To: DebtBomb who wrote (215828)8/15/2009 8:57:07 AM
From: Bank Holding CompanyRespond to of 306849
 
> no one will buy their toxic crap <<

Yes and it will just go away. It never really existed.



To: DebtBomb who wrote (215828)8/15/2009 9:51:08 AM
From: Bank Holding CompanyRead Replies (1) | Respond to of 306849
 
Dude this is all a game to cram down the toxic assets and make them go away. No one knows what is on the banks balance sheet and thats how it will stay. One day you will wake up and they will be gone.

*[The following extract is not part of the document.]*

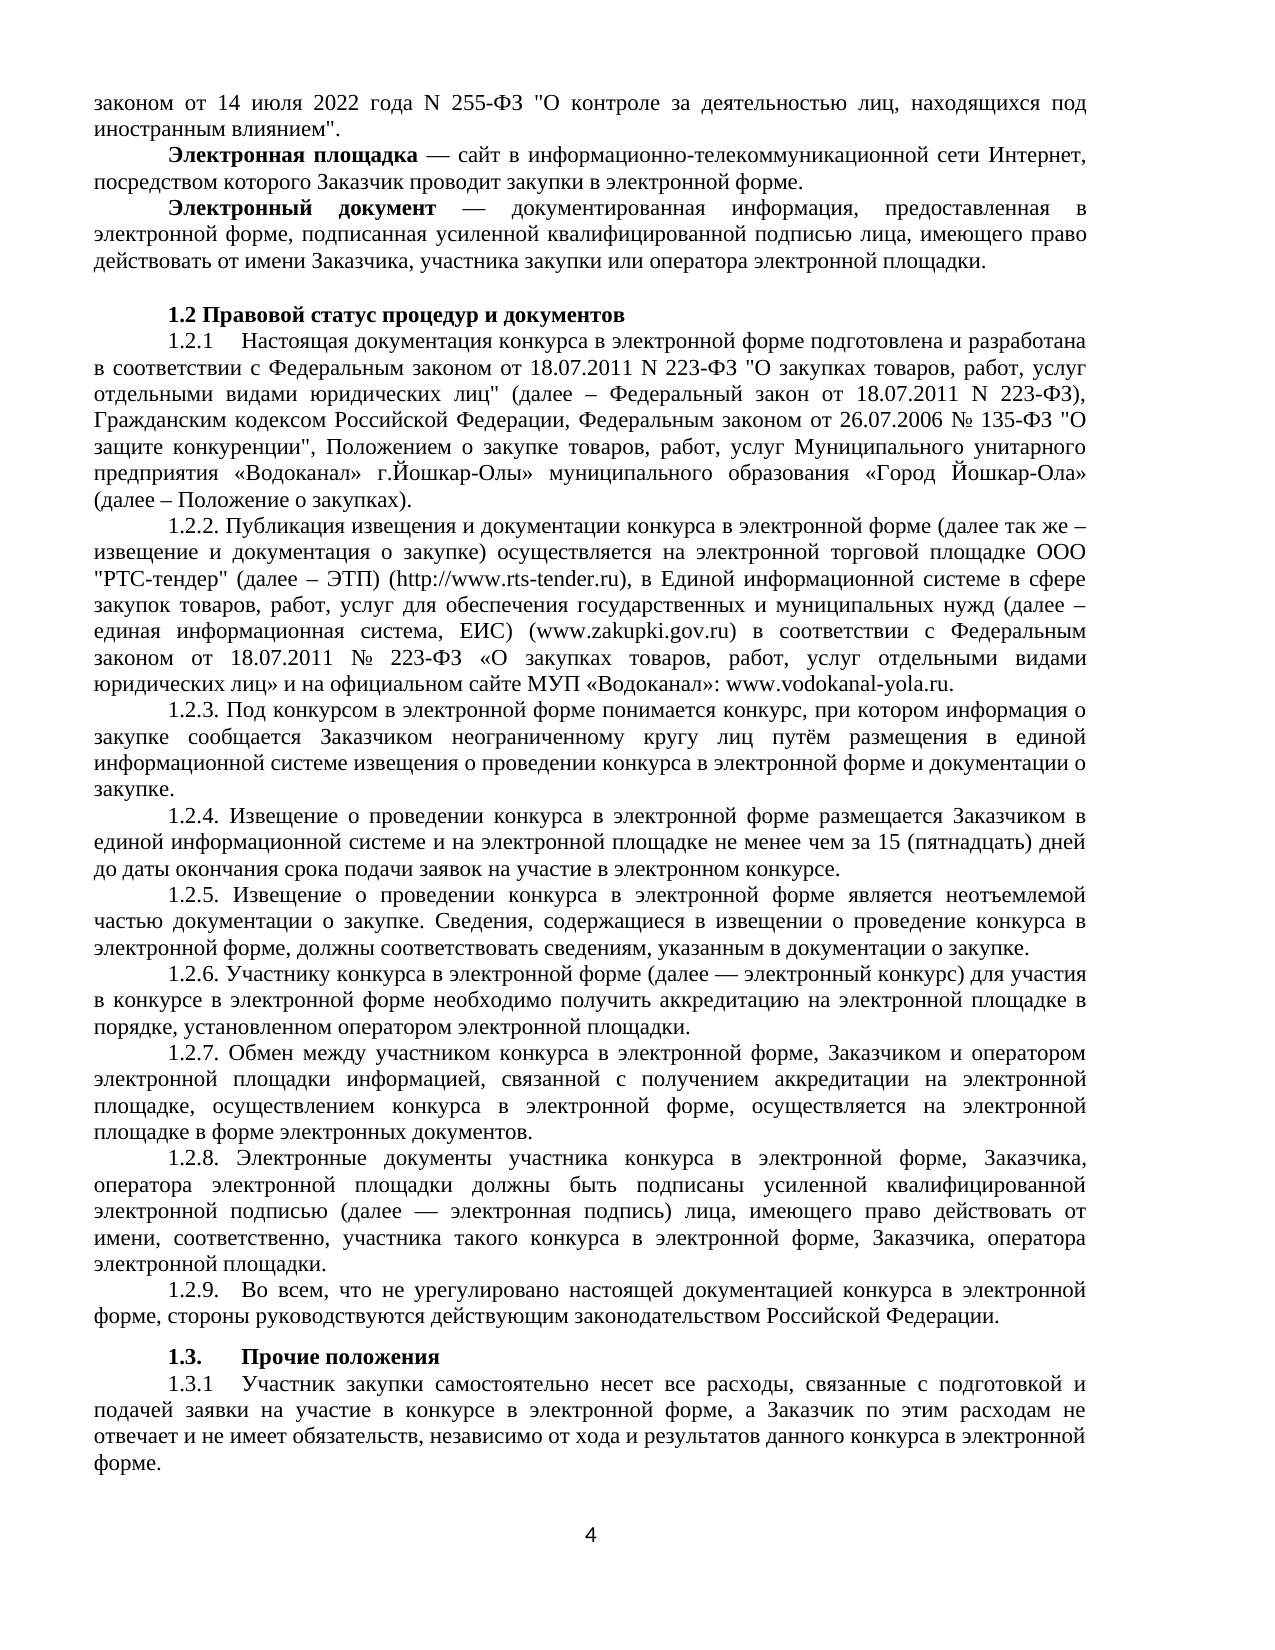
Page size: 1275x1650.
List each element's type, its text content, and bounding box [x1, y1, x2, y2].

To: DebtBomb who wrote (215828)8/15/2009 12:45:19 PM
From: Giordano BrunoRespond to of 306849
 
Bankers melody youtube.com

Aug. 14 (Bloomberg) -- Investors should beware the Financial Accounting Standards Board’s decision yesterday to consider expanding fair-value rules, said Brian Wesbury, chief economist at First Trust Advisors LP in Wheaton, Illinois.

“Like a horror flick monster that just won’t stay dead, FASB’s accountants are proposing to expand the application of mark-to-market accounting rules across the board to include all financial assets, including regular loans,” Wesbury said.

The CHART OF THE DAY, fashioned from one Wesbury is presenting to investors, tracks the performance of the Standard & Poor’s 500 Index since the Securities and Exchange Commission and FASB clarified the meaning of the rules in September 2008.

“Twice the market was teased with a sense of potential changes for mark-to-market accounting. Twice those hopes were dashed and twice the market fell to new lows,” Wesbury said.

The biggest reason that stocks have rallied since March, Wesbury said, is that the House Financial Services Committee forced FASB to loosen its mark-to-market rules. Other reasons for the rally are the easiest monetary policy in the Federal Reserve Board’s 96-year history and the end of panic selling, he said.